━━ Exercise material ━━

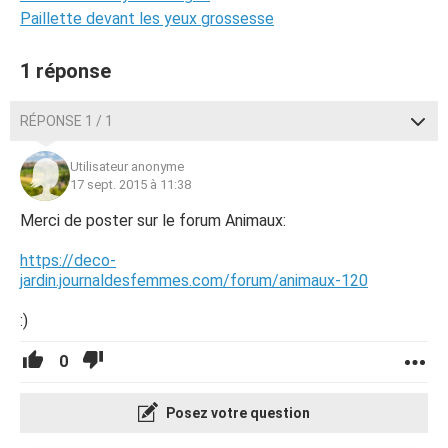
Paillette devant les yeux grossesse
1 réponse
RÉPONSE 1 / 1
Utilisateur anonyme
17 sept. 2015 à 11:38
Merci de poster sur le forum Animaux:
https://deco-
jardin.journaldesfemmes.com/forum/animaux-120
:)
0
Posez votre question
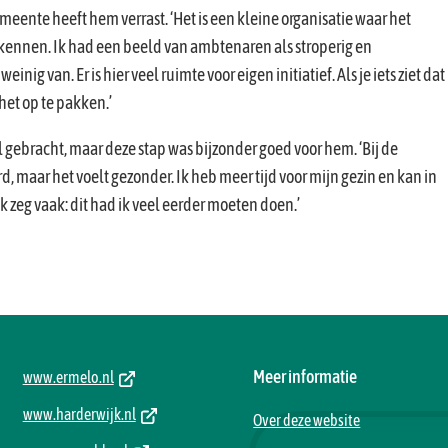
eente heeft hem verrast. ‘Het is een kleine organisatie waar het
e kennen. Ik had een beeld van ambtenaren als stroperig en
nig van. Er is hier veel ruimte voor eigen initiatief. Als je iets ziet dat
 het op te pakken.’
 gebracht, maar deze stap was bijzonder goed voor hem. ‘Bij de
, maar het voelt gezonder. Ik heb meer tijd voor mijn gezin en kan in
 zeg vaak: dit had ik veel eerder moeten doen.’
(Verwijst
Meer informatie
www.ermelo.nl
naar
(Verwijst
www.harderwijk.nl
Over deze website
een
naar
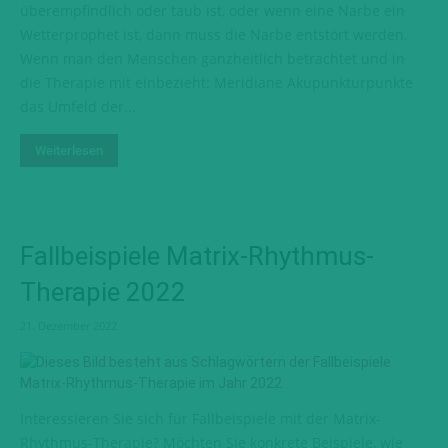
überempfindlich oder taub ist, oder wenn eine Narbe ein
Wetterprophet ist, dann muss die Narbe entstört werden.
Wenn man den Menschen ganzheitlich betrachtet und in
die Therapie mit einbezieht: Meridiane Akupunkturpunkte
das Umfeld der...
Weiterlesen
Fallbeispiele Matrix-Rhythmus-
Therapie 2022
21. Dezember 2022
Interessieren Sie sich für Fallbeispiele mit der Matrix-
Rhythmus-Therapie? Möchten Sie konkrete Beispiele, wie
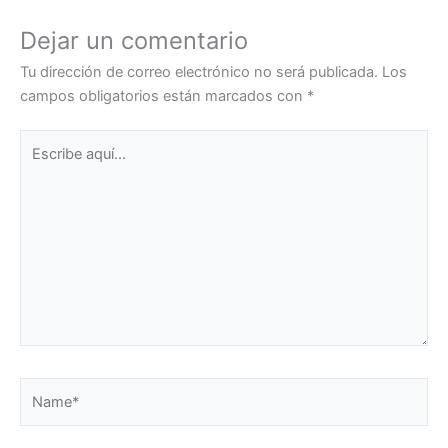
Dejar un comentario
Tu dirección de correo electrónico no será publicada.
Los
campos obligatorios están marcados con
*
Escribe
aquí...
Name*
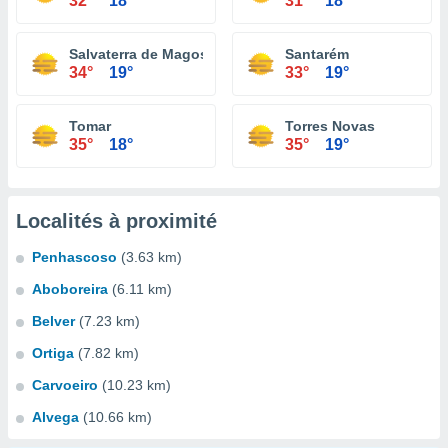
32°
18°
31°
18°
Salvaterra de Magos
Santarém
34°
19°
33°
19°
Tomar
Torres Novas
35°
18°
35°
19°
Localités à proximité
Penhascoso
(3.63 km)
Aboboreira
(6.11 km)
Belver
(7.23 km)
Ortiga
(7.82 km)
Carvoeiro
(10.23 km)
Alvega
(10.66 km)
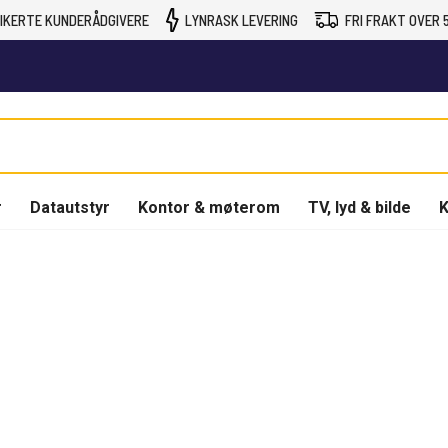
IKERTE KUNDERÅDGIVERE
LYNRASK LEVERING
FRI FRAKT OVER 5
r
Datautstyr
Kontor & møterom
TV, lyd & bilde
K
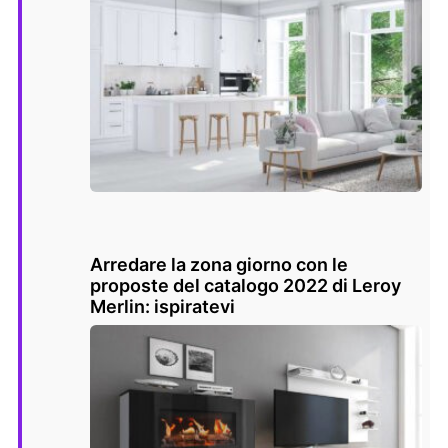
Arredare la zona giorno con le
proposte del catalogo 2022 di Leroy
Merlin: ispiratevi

━━━
━━ Exercise material ━━

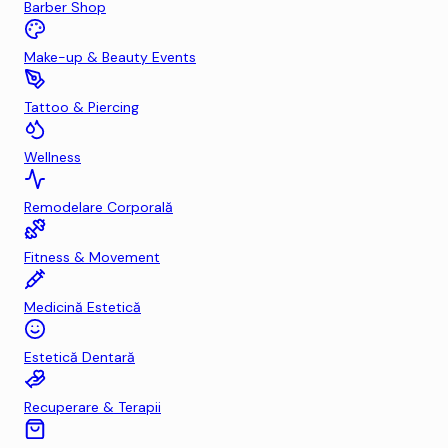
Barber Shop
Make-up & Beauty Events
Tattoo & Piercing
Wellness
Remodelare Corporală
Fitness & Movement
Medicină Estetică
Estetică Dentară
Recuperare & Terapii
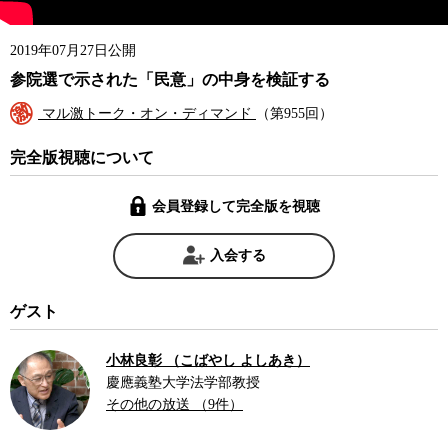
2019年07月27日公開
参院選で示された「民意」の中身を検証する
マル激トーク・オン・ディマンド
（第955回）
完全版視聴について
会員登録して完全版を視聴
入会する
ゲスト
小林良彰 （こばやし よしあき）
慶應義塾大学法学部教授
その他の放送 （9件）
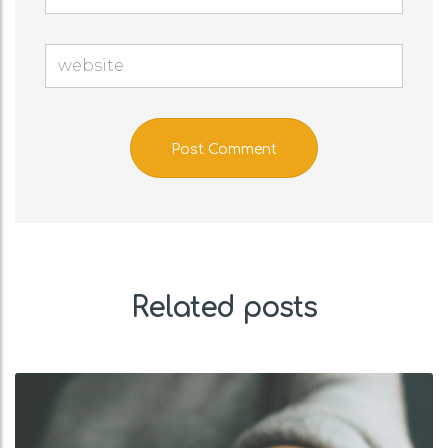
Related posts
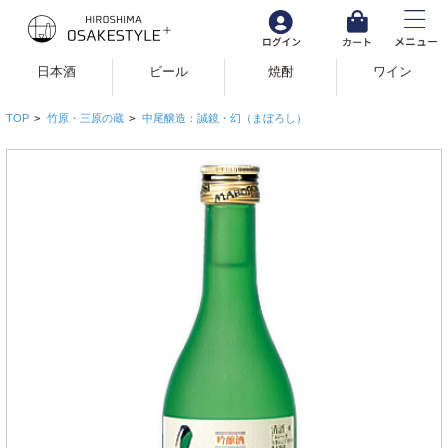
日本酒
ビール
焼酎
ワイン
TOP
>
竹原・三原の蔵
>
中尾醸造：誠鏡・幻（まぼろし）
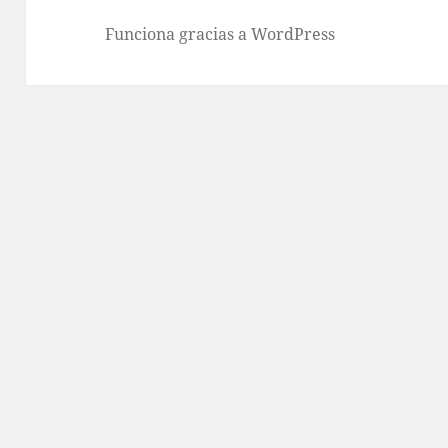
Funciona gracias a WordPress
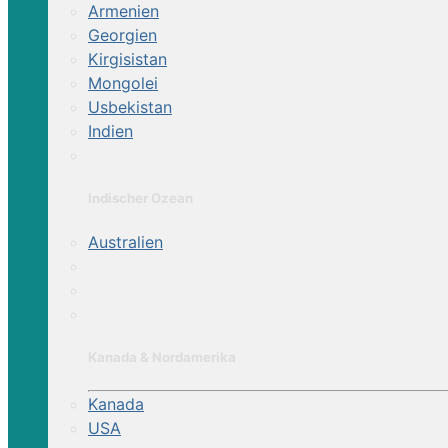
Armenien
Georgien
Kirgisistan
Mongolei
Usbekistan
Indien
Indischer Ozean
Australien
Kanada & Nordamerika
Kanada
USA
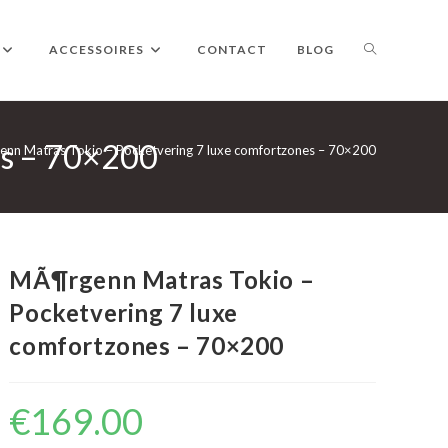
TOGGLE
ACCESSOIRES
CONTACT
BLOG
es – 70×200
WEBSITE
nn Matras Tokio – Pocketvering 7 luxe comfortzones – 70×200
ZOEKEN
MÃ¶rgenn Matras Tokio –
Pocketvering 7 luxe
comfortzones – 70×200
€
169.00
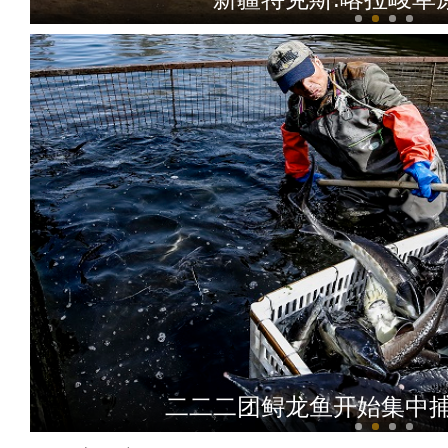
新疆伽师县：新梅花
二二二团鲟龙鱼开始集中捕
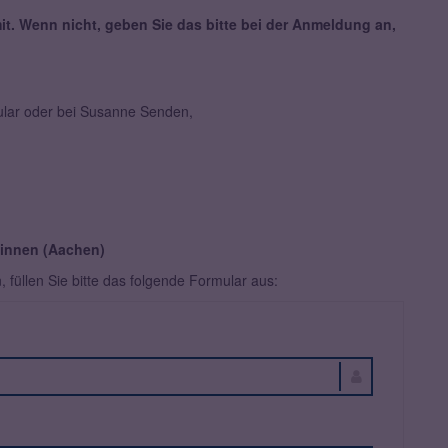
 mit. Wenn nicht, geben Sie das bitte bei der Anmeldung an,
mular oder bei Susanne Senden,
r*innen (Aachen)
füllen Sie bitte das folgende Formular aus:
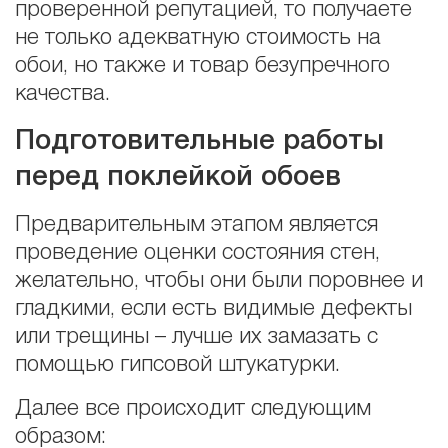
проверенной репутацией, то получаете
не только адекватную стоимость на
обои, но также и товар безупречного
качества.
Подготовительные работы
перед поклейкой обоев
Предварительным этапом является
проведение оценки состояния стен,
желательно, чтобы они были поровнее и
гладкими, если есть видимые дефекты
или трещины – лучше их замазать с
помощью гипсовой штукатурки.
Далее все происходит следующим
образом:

━━━
━━ Exercise material ━━

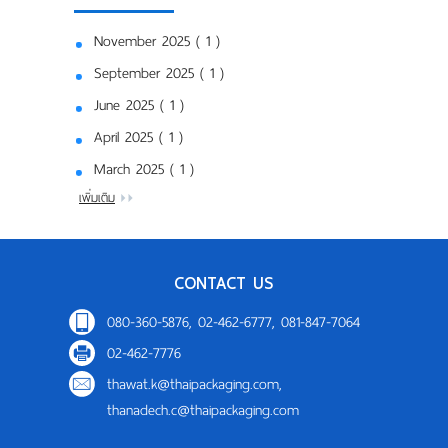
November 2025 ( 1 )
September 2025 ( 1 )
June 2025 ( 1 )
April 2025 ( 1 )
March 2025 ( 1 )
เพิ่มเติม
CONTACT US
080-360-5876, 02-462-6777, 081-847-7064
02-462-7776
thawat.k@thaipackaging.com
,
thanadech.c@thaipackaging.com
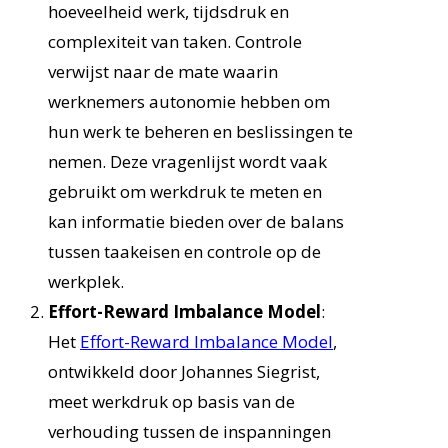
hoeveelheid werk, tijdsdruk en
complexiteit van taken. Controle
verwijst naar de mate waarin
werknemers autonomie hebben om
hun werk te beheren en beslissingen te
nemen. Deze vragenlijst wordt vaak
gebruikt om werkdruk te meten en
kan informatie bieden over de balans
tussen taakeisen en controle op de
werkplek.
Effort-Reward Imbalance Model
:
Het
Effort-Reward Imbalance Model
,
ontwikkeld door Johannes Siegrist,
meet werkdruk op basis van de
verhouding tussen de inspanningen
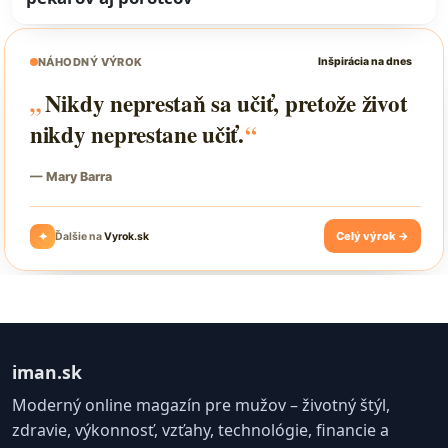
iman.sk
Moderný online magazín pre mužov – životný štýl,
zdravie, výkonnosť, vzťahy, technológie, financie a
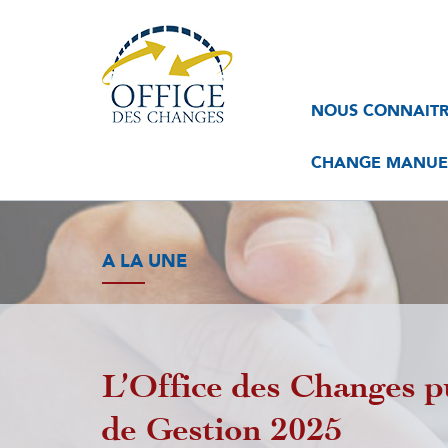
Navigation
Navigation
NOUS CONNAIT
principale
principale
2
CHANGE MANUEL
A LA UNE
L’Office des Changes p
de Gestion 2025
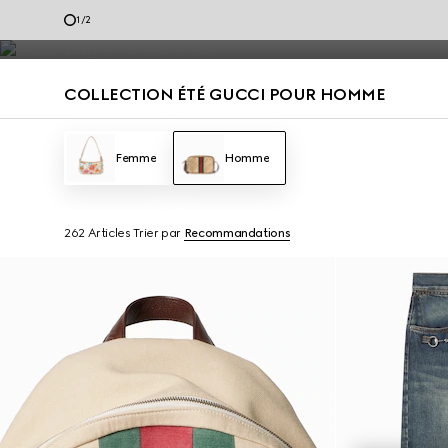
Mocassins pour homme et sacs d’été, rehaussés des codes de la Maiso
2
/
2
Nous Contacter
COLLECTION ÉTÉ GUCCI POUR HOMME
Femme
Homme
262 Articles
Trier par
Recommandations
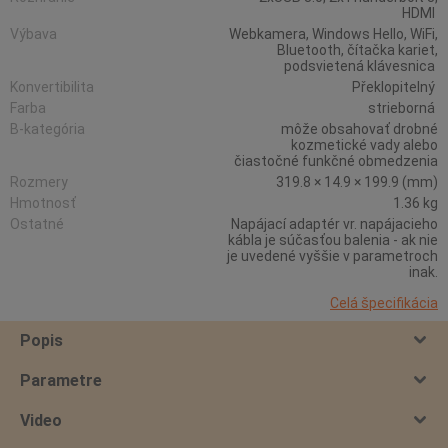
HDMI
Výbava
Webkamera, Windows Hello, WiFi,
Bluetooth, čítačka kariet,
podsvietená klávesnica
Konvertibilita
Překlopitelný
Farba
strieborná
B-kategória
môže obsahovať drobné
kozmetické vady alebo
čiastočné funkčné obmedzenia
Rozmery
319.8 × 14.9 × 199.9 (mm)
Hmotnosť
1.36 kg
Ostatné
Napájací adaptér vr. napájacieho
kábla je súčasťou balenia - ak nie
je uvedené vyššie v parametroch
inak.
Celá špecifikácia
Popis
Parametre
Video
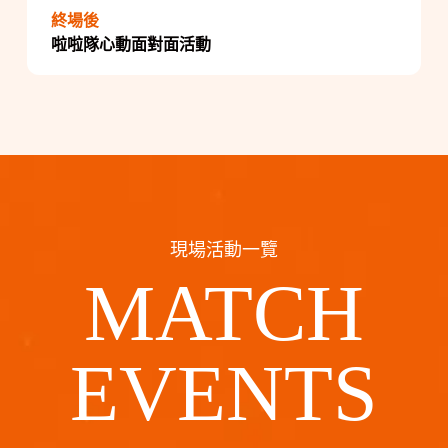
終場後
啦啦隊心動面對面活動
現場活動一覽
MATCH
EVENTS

━━━

(What is expected):
Go through the listing above, and whenever a line holds the word "maar", copy it.

(Solution to the exercise):
 gebracht, maar deze stap was bijzonder goed voor hem. ‘Bij de
, maar het voelt gezonder. Ik heb meer tijd voor mijn gezin en kan in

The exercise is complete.